▸ Requirement: Give the lines in the rows below as a JSON list of strings, one string per line, leaving out any blank lines.

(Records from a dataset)
┌──

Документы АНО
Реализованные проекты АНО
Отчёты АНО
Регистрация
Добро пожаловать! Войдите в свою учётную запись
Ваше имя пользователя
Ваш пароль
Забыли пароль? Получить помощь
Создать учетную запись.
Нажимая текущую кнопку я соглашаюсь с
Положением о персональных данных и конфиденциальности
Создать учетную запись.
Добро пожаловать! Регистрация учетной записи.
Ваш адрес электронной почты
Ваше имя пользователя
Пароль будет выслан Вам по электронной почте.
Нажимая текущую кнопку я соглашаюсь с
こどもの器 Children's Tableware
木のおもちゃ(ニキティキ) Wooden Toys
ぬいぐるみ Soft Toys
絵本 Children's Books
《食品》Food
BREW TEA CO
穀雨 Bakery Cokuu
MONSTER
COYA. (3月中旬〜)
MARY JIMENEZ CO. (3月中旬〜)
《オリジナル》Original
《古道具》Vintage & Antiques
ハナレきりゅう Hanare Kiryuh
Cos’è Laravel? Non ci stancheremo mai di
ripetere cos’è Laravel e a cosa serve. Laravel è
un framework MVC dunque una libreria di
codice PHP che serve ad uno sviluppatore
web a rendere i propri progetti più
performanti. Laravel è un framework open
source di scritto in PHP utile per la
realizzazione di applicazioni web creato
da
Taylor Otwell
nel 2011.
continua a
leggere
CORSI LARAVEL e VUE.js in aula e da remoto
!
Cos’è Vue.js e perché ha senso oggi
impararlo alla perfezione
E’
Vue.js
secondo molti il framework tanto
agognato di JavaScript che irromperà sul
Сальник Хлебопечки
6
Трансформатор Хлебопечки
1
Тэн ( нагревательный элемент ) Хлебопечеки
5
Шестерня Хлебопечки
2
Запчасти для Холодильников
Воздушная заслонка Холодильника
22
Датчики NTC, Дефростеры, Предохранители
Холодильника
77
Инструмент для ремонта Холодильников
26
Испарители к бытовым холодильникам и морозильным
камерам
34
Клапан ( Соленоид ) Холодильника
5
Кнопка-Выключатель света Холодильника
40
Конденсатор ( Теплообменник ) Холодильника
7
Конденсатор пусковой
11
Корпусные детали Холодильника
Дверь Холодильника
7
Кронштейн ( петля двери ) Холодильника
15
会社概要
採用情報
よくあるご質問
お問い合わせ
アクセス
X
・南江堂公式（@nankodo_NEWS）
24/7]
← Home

└──

▸ Written solution:
[
  "Документы АНО",
  "Реализованные проекты АНО",
  "Отчёты АНО",
  "Регистрация",
  "Добро пожаловать! Войдите в свою учётную запись",
  "Ваше имя пользователя",
  "Ваш пароль",
  "Забыли пароль? Получить помощь",
  "Создать учетную запись.",
  "Нажимая текущую кнопку я соглашаюсь с",
  "Положением о персональных данных и конфиденциальности",
  "Создать учетную запись.",
  "Добро пожаловать! Регистрация учетной записи.",
  "Ваш адрес электронной почты",
  "Ваше имя пользователя",
  "Пароль будет выслан Вам по электронной почте.",
  "Нажимая текущую кнопку я соглашаюсь с",
  "こどもの器 Children's Tableware",
  "木のおもちゃ(ニキティキ) Wooden Toys",
  "ぬいぐるみ Soft Toys",
  "絵本 Children's Books",
  "《食品》Food",
  "BREW TEA CO",
  "穀雨 Bakery Cokuu",
  "MONSTER",
  "COYA. (3月中旬〜)",
  "MARY JIMENEZ CO. (3月中旬〜)",
  "《オリジナル》Original",
  "《古道具》Vintage & Antiques",
  "ハナレきりゅう Hanare Kiryuh",
  "Cos’è Laravel? Non ci stancheremo mai di",
  "ripetere cos’è Laravel e a cosa serve. Laravel è",
  "un framework MVC dunque una libreria di",
  "codice PHP che serve ad uno sviluppatore",
  "web a rendere i propri progetti più",
  "performanti. Laravel è un framework open",
  "source di scritto in PHP utile per la",
  "realizzazione di applicazioni web creato",
  "da",
  "Taylor Otwell",
  "nel 2011.",
  "continua a",
  "leggere",
  "CORSI LARAVEL e VUE.js in aula e da remoto",
  "!",
  "Cos’è Vue.js e perché ha senso oggi",
  "impararlo alla perfezione",
  "E’",
  "Vue.js",
  "secondo molti il framework tanto",
  "agognato di JavaScript che irromperà sul",
  "Сальник Хлебопечки",
  "6",
  "Трансформатор Хлебопечки",
  "1",
  "Тэн ( нагревательный элемент ) Хлебопечеки",
  "5",
  "Шестерня Хлебопечки",
  "2",
  "Запчасти для Холодильников",
  "Воздушная заслонка Холодильника",
  "22",
  "Датчики NTC, Дефростеры, Предохранители",
  "Холодильника",
  "77",
  "Инструмент для ремонта Холодильников",
  "26",
  "Испарители к бытовым холодильникам и морозильным",
  "камерам",
  "34",
  "Клапан ( Соленоид ) Холодильника",
  "5",
  "Кнопка-Выключатель света Холодильника",
  "40",
  "Конденсатор ( Теплообменник ) Холодильника",
  "7",
  "Конденсатор пусковой",
  "11",
  "Корпусные детали Холодильника",
  "Дверь Холодильника",
  "7",
  "Кронштейн ( петля двери ) Холодильника",
  "15",
  "会社概要",
  "採用情報",
  "よくあるご質問",
  "お問い合わせ",
  "アクセス",
  "X",
  "・南江堂公式（@nankodo_NEWS）",
  "24/7]",
  "← Home"
]